-- PROBLEM DESCRIPTION --
Can you quote the lines in the records below word for word, starting at the line that contains "Valoramos tu privacidad" and ending at the line that contains "hane LHomme", with both of those lines included? Leave the pictures out of your answer.

-- DATA LISTING --
-- -- --

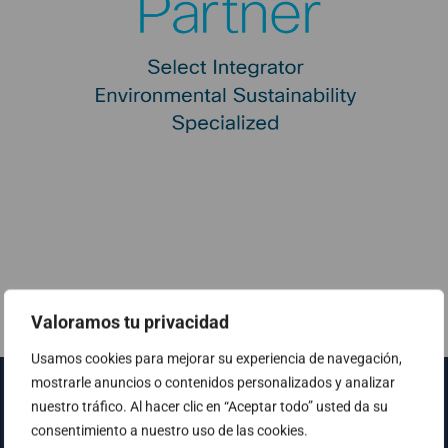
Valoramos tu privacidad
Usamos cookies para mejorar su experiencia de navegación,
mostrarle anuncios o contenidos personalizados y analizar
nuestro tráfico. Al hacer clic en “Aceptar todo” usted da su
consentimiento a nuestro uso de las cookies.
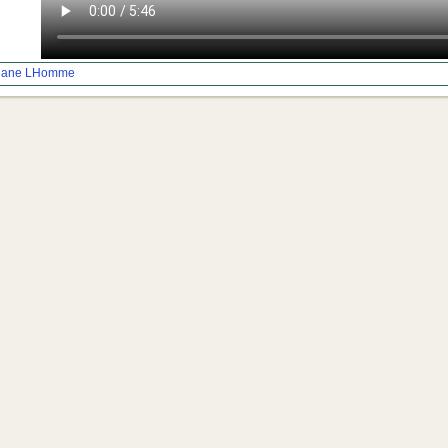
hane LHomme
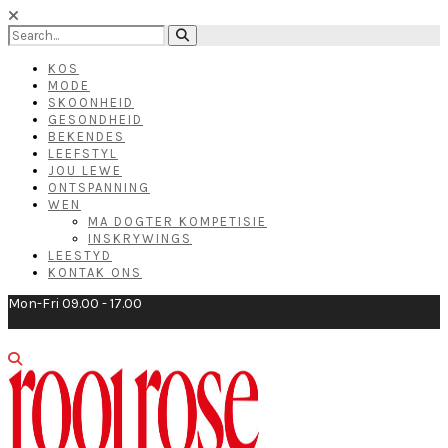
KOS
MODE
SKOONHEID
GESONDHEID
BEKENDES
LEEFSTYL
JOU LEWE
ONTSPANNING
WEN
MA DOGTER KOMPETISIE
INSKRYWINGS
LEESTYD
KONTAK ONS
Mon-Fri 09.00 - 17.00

-- -- --

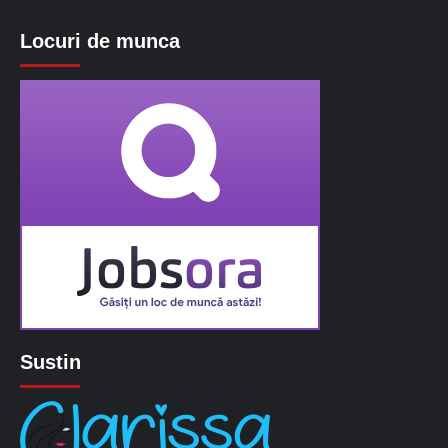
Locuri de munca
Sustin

-- -- --

-- ANSWER FOR THE TASK --
Valoramos tu privacidad
Usamos cookies para mejorar su experiencia de navegación,
mostrarle anuncios o contenidos personalizados y analizar
nuestro tráfico. Al hacer clic en “Aceptar todo” usted da su
consentimiento a nuestro uso de las cookies.
hane LHomme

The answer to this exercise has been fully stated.